Капитана я мало знаю, т.к. его подразделение на полевых занятиях находится вне медсанбата. Немногословен. Знаю — любят солдаты. Он и внешне похож на офицера — окопника прошлых войн. Плюс сегодня завоевал симпатию многих.

Майор М-ко. В народе–«казак Гришка». Ходит-то как не офицер — «руки в брюки…», а галифе широченные, фуражка мятая, кокарда то влево, то вправо смотрит. Главное, даже нам не хочется ходить с подветренной стороны его: несет каким-то особым перегаром, как из бочки с прокисшей «бормотухой». Какой-то обрюзгший…

«Зачем Господу на небе ад, когда на земле есть Кушка, Термез, Кызыл Арват» — верная поговорка, бытующая в войсках. В обед прошел слух — +38о в тени!

Даже при минимуме активности (по режиму маскировки работает лишь служба жизнеобеспечения: связь, кухня, дежурные…) нелегко привыкнуть к этим условиям. Даже несмотря на то, что мы рассредоточены в низинах — цветущих в эту пору оазисах. А находимся мы на берегу великой пограничной реки. Люди из разведки, дежурные видели на том берегу «соседей».

Дополнение к новостям последних суток: нами напрямую командует Генеральный штаб Министерства Обороны СССР…

Значит… Это что-нибудь да значит.

Эта обстановка давит на психику и, чтобы «разрядиться», мы — партизаны — втихаря «кучкуемся» и принимаем «наркомовские». Потом лежим, раскидав члены, хватая ртом горячий воздух, лениво — беззлобно ругаясь и матерясь, будто вся забота — это посоленее ответить другу, да не наступить ненароком на спящую змею.

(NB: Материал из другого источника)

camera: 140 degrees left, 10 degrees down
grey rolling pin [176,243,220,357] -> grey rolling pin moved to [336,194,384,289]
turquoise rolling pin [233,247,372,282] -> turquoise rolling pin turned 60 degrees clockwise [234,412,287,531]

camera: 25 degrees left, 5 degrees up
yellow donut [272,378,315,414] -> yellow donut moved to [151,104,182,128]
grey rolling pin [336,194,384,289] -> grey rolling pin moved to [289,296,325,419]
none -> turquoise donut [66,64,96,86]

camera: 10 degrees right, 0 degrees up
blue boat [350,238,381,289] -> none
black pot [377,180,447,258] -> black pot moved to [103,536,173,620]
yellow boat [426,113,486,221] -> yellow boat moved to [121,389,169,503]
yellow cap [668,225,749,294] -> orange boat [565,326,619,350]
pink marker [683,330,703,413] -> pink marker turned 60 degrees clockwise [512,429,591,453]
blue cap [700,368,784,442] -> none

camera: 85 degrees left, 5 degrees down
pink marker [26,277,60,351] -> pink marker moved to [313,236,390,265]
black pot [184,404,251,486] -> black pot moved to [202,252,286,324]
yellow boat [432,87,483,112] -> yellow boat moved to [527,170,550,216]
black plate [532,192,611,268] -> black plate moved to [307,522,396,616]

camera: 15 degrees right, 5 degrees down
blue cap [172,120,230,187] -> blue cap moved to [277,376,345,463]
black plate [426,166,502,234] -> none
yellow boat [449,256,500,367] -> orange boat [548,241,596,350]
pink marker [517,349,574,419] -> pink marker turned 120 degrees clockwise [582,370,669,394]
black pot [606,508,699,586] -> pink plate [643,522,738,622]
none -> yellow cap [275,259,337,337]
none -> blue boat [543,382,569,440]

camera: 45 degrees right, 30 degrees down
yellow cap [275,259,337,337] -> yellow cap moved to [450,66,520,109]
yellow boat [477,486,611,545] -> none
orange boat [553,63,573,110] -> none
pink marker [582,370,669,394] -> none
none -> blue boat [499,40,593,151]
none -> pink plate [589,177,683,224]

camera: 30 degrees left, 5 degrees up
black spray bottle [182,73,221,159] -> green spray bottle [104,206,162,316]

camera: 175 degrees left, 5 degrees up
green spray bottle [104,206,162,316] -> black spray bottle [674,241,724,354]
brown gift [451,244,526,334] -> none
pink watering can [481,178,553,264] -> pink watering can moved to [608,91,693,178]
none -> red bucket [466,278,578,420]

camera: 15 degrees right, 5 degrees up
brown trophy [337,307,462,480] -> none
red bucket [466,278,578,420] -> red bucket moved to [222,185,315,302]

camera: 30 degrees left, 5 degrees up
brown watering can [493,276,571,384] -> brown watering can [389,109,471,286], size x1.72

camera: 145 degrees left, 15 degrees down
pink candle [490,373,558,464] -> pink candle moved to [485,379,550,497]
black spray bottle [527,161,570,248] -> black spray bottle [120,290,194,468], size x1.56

Лежишь-лежишь, обливаясь горячим потом, вроде уже лежишь долго, потихоньку глянешь на часы — прошло всего несколько минут! Время от времени то там, то тут переполох: кто-то пугает соседа мокрой тряпкой (змея!)

Постепенно одолевает безразличие, лень, реже становится разговоров. Часто звякают цепочки солдатских фляжек, да хрустят кадыки, сопровождая каждый глоток воды…

Матерясь, выползает на четвереньках из палатки «Поручик»: «Б-и, суки!.. Совсем зажарился …живьем… Можно чуть посолить и слопать с приправой…»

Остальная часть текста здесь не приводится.